Municipalities are still working on their budgets, but the CTF has yet to find one that is freezing or reducing property taxes. Assessment jumps could add even more for many taxpayers.
B.C. Ferries has permission from the Ferries Commissioner to increase fares as much as 1.9 per cent this year.
Bateman said all governments should look at the services they provide, and focus on providing core services.
“This is why we beat the drum for efficiency. It’s not efficiency for efficiency’s sake, it’s efficiency so you can provide these services in a way that you don’t have to go back to taxpayers year after year after year,” Bateman said.
Stan Bartlett, chairman of the fledgling advocacy group Grumpy Taxpayer$ of Greater Victoria, agreed.
“Grumpy Taxpayer$ isn’t against tax increases. But what we insist on is better value for our hard-earned dollars. It’s not good enough to just keep increasing taxes and fees every year. Hikes shouldn’t be an annual reflex for federal, provincial and municipal governments,” Bartlett said.
He said taxpayers are feeling stressed, citing a 25 per cent increase in property tax deferrals in the past five years; a Manulife survey indicating 40 per cent of Canadian homeowners found they were short of money to cover monthly expenses at least once in the past year, and a significant decrease in charitable giving by B.C. residents in the past five years.
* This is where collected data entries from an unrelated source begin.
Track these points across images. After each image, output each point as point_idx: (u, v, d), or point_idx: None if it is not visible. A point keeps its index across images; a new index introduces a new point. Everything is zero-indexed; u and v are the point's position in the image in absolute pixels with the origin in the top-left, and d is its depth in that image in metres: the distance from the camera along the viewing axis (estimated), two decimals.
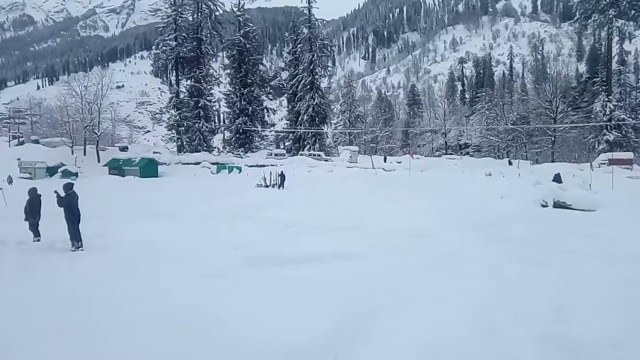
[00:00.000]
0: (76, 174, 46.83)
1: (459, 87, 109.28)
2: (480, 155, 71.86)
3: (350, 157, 59.91)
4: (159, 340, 5.12)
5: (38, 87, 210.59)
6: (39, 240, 11.96)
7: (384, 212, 17.65)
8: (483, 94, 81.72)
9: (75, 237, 11.01)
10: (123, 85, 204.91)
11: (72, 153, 57.53)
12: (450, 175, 41.69)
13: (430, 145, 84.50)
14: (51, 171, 48.62)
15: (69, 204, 11.05)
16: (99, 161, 55.18)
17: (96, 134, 57.66)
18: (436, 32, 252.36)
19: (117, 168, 49.72)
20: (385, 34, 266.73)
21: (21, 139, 76.46)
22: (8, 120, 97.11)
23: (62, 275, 8.57)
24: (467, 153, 75.86)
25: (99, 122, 58.07)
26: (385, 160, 60.59)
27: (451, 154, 73.46)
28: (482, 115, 78.90)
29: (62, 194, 11.26)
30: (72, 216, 11.00)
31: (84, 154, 57.72)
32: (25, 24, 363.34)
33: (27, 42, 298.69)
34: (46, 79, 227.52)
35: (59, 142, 63.31)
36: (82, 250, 10.88)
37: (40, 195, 12.35)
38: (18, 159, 53.73)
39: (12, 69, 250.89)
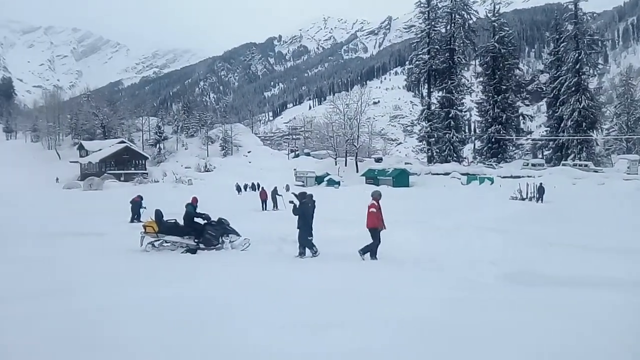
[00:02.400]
0: (338, 183, 52.13)
1: None
2: None
3: (629, 167, 50.90)
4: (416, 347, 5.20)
5: (310, 107, 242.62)
6: (311, 238, 13.74)
7: None
8: None
9: (302, 244, 11.56)
10: (379, 101, 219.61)
11: (336, 164, 64.15)
12: None
13: None
14: (319, 180, 55.26)
15: (303, 212, 11.70)
16: (357, 171, 60.10)
17: (355, 146, 63.03)
18: None
19: (372, 178, 53.34)
20: None
21: (297, 152, 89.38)
22: (287, 137, 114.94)
23: (317, 274, 9.56)
24: None
25: (357, 136, 63.45)
26: None
27: None
28: None
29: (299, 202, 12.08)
30: (305, 224, 11.58)
31: (345, 165, 63.67)
32: (302, 54, 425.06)
33: (302, 69, 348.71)
34: (316, 99, 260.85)
35: (325, 155, 71.59)
36: (317, 256, 11.43)
37: (315, 200, 14.20)
38: (294, 169, 62.98)
39: (291, 93, 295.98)
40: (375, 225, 10.77)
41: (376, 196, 11.25)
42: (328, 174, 56.93)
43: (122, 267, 10.60)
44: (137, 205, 21.24)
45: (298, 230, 11.66)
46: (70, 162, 72.20)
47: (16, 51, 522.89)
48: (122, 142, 74.81)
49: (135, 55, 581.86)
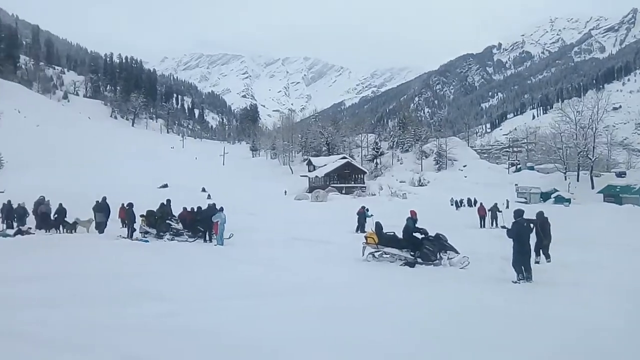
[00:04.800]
0: (569, 200, 46.76)
1: None
2: None
3: None
4: None
5: (533, 117, 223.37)
6: (549, 261, 12.69)
7: None
8: None
9: (518, 269, 10.40)
10: (620, 106, 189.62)
11: (565, 179, 57.75)
12: None
13: None
14: (545, 196, 50.42)
15: (517, 233, 10.48)
16: (592, 187, 53.05)
17: (590, 159, 55.80)
18: None
19: (613, 195, 46.37)
20: None
21: (518, 166, 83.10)
22: (507, 149, 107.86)
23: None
24: None
25: (593, 147, 56.08)
26: None
27: None
28: None
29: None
30: (519, 247, 10.43)
31: (577, 180, 56.85)
32: (524, 60, 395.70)
33: (524, 76, 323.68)
34: (540, 108, 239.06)
35: (552, 169, 64.98)
36: (529, 282, 10.24)
37: (547, 217, 13.18)
38: (515, 185, 58.71)
39: (511, 102, 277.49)
40: None
41: None
42: (556, 190, 51.43)
43: (348, 273, 11.47)
44: (362, 216, 22.60)
45: (513, 254, 10.57)
46: (301, 176, 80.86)
47: (260, 81, 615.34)
48: (344, 157, 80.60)
49: (356, 77, 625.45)
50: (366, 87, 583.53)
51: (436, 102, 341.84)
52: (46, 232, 20.19)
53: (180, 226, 18.65)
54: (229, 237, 17.79)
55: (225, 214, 17.38)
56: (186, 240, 17.91)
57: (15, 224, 22.01)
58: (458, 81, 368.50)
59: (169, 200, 20.01)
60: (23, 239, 17.53)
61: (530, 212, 13.44)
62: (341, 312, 7.10)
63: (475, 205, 38.91)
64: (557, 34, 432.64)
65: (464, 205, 46.02)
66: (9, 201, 24.17)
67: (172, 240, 17.79)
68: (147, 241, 17.29)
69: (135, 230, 18.53)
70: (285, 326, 6.17)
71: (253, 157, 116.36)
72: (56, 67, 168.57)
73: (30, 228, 20.45)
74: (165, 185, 59.42)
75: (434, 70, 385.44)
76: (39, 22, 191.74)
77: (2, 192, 46.34)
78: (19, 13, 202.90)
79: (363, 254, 13.68)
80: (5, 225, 22.54)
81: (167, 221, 18.59)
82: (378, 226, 14.19)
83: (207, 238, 17.62)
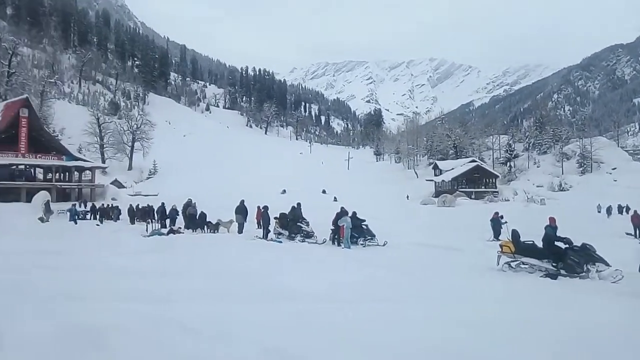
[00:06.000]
0: None
1: None
2: None
3: None
4: None
5: None
6: None
7: None
8: None
9: None
10: None
11: None
12: None
13: None
14: None
15: None
16: None
17: None
18: None
19: None
20: None
21: None
22: None
23: None
24: None
25: None
26: None
27: None
28: None
29: None
30: None
31: None
32: None
33: None
34: None
35: None
36: None
37: None
38: None
39: None
40: None
41: None
42: None
43: (481, 283, 10.94)
44: (496, 223, 21.37)
45: None
46: (426, 180, 79.12)
47: (384, 85, 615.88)
48: (473, 161, 77.12)
49: (486, 75, 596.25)
50: (497, 85, 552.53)
51: (578, 99, 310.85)
52: (193, 231, 22.37)
53: (310, 228, 19.42)
54: (384, 245, 18.13)
55: (350, 218, 17.72)
56: (315, 242, 18.57)
57: (167, 224, 24.80)
58: (604, 75, 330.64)
59: (299, 204, 20.88)
60: (175, 237, 19.67)
61: None
62: (475, 326, 6.75)
63: (627, 213, 34.75)
64: None
65: (613, 212, 41.28)
66: (163, 204, 27.36)
67: (302, 242, 18.56)
68: (280, 242, 18.25)
69: (270, 231, 19.72)
70: (420, 339, 6.05)
71: (377, 161, 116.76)
72: (199, 82, 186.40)
73: (180, 228, 22.89)
74: (284, 191, 61.37)
75: (575, 64, 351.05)
76: (185, 42, 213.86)
77: (156, 195, 52.49)
78: (169, 35, 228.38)
79: (498, 264, 12.94)
80: (159, 225, 25.50)
81: (298, 223, 19.45)
82: (515, 234, 13.33)
83: (336, 241, 18.09)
As part of its annual new year’s tax changes report, the CTF also examined the federal Liberal government’s election promises.
The changes to income tax rates promise a reduction on the tax rate for income between $45,282 and $90,563 to 20.5 per cent from 22 per cent, while a new tax bracket will apply on income over $200,000, raising the rate to 33 per cent from 29 per cent.
The Family Tax Cut, which allowed couples with children under 18 to split their income, resulting in a tax credit of up to $2,000, has been eliminated.
The Universal Child Care Benefit will be replaced with the Canada Child Benefit starting in July 2016. The new benefit is tax-free, unlike the old one, and it is means-tested, so larger payouts will go to lower-income households.
CTF federal director Aaron Wudrick said the savings to families will range from a few hundred dollars to about $2,000.
“It’s clear that most Canadian families will have more money in their pockets as a result of these tax changes,” Wudrick said in a statement.
Wudrick also said high-income earners face substantial tax hikes, while the rollback of Tax-Free Savings Account annual contribution limits to $5,500 from $10,000 will reduce future savings for millions of Canadians.